Let’s say you’re right. (I don’t know how high the rotor dish spins.) It wouldn’t be a problem if helicopters only landed on flat ground. Inclines, even subtle ones, can change things.
In addition, the dish doesn’t spin at a constant height. When adding collective, the blades rise. When flattening out the blade angle, the dish drops. It also doesn’t spin at a consistent angle relative to the ground. When the cyclic is pushed forward, the dish tilts forward, which is how a helicopter moves in other directions besides purely up and down.
All of those factors combined can easily turn 12 feet of clearance into a big hazard for people walking around.
That said, I think the reason is so other pilots can see the rotor blades more easily, and thereby avoid colliding with them.
From Robert Mason’s excellent memoir of his experiences as a Huey pilot in Vietnam, Chickenhawk, he mentions how helicopters in an assault would often fly very close to each other. Occassionally overlapping rotor dishes. Landing Zones were small, and the more helicopters that could be crammed into the space, the faster the grunts could get out, and the faster the helicopters could get away from ground fire.
A bunch of helicopters flying in close formation would probably be a pretty good clue on its own, though. See the historical events preceding the Battle of Mogadishu and “Black Hawk Down” for an example.
I don’t think stealth was an important aspect of such large scale air assaults during the Vietnam War. Operational surprise, sure, but there’s nothing stealthy about a UH-1.

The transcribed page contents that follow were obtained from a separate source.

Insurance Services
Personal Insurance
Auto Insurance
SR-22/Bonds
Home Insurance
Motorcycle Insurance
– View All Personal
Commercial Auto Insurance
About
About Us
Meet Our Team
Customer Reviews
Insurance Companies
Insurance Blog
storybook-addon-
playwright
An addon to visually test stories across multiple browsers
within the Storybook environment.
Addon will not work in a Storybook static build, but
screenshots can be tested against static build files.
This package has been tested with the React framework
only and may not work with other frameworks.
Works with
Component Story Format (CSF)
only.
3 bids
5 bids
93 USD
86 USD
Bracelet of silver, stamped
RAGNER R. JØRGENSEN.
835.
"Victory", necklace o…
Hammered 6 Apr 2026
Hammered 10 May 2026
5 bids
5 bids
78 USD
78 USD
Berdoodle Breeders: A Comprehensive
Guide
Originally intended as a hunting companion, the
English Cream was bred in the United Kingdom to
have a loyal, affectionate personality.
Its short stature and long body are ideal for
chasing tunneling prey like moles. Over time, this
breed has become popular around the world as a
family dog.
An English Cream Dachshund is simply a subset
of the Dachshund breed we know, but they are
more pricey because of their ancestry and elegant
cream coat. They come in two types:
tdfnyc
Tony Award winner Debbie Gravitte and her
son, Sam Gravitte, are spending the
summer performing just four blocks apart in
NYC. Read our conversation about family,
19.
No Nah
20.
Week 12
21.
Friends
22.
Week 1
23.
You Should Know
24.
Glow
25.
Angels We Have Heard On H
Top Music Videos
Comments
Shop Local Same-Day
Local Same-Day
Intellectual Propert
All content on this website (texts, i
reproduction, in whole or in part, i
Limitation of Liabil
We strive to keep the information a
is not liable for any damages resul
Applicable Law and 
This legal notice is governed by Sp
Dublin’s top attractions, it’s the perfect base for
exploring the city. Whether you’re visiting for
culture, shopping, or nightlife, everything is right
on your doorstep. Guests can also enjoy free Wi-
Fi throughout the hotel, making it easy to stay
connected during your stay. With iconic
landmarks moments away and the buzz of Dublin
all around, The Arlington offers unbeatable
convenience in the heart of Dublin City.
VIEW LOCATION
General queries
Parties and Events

My Apocalypse Now question is, in the attack on the river, what was the enemy supposed to be firing at the PBR? Bottle rockets? Was Coppola just being cheap or was it a legitimate tactic (like maybe masking the positions of the larger caliber weapons)?
I’d also guess that they’re meant to be tracer bullets, filmed in a time when safety procedures were lax. Here, one of them strikes a guy’s helmet - a couple of inches lower and it would have hit him in the face. I guess they could have painted the red tracers in afterwards, like the lasers in Star Wars.